Dru's attention shifts to focus on Indigo, a night club she and Neil are opening. The night it opens, Carmen is murdered and her body is discovered behind the club. Dru's adopted son Devon Hamilton (Bryton James) is arrested for the crime, and Drucilla believes her sanity is crumbling as she begins to see Carmen around town. Drucilla is convinced that Carmen is still alive, and after accidentally injuring her daughter, Neil has her voluntarily committed to a mental hospital. After Devon is cleared of all charges, it is revealed that Carmen's former lover David and her look alike cousin Ines are responsible for the hauntings that sent Dru over the edge and Crimson Lights worker Jana Hawkes (Emily O'Brien) is responsible for Carmen's death. Things are looking up for the family, as Neil receives a promotion to the board of directors at Newman Enterprises, Dru regains her job, and Lily and Devon receive high marks in their college courses.

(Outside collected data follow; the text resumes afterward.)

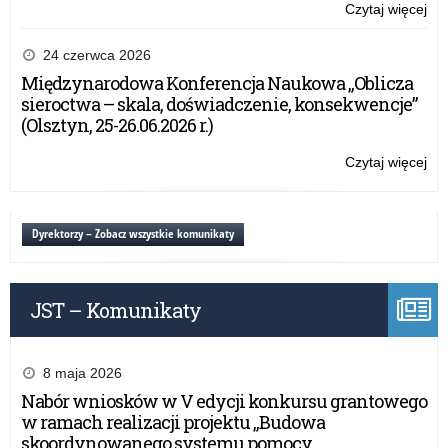
Czytaj więcej
o:
Ro
szk
24 czerwca 2026
20
Międzynarodowa Konferencja Naukowa „Oblicza
sieroctwa – skala, doświadczenie, konsekwencje”
(Olsztyn, 25-26.06.2026 r.)
Czytaj więcej
o:
Ro
szk
20
Dyrektorzy – Zobacz wszystkie komunikaty
JST – Komunikaty
8 maja 2026
Nabór wniosków w V edycji konkursu grantowego
w ramach realizacji projektu „Budowa
skoordynowanego systemu pomocy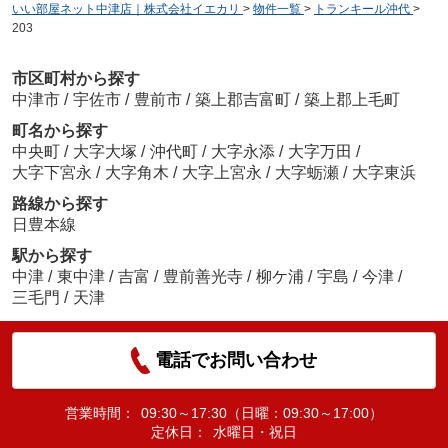
いい部屋ネット中津店｜株式会社イエカリ
>
物件一覧
>
トランキール沖代
>
203
市区町村から探す
中津市
/
宇佐市
/
豊前市
/
築上郡吉富町
/
築上郡上毛町
町名から探す
中央町
/
大字大塚
/
沖代町
/
大字永添
/
大字万田
/
大字下宮永
/
大字角木
/
大字上宮永
/
大字蛎瀬
/
大字東浜
路線から探す
日豊本線
駅から探す
中津
/
東中津
/
吉富
/
豊前善光寺
/
柳ケ浦
/
宇島
/
今津
/
三毛門
/
天津
電話でお問い合わせ
営業時間：
09:30～17:30（日曜：09:30～17:00）
定休日：
水曜日・祝日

After Sharon asks Dru to be her maid of honor at her upcoming wedding to Jack, Dru accompanies her and their mutual enemy Phyllis to a cliff side photo shoot for NVP. When Phyllis threatens to use her cell phone to reveal Sharon's affair with Brad to their friends and family, Dru reaches for Phyllis' cell phone, and a brief struggle with Phyllis causes both Dru and Sharon to fall off the cliff; immediately sending Dru into the shallow waters below. Sharon hangs on to Phyllis as she, Lily and Daniel try to pull her up, but Sharon lets go and she too falls off the cliff. An injured Sharon is later found, but search and rescue teams only find the remains of Dru's jacket. Her body was never recovered and she is presumed dead.

==Reception==
In 2022, Charlie Mason from Soaps She Knows placed Drucilla 6th on his list of the best 25 characters from The Young and the Restless, commenting "We know that Victoria Rowell's history with The Young and the Restless is one that perhaps both she and the sudser would like to forget. But we just can't. Her feisty character was the concentrate from which spitfires are made, the rare force of nature who could lay waste to a room without ever spilling a drop of champagne — unless she was throwing it in someone’s face!" Mason also placed Drucilla 31st on his ranked list of Soaps' 40 Most Iconic Characters of All Time, writing, "Lightning in a bottle is the only way to describe Victoria Rowell's firebrand Genoa City character. Oh, how we wish that bottle would be uncorked again!"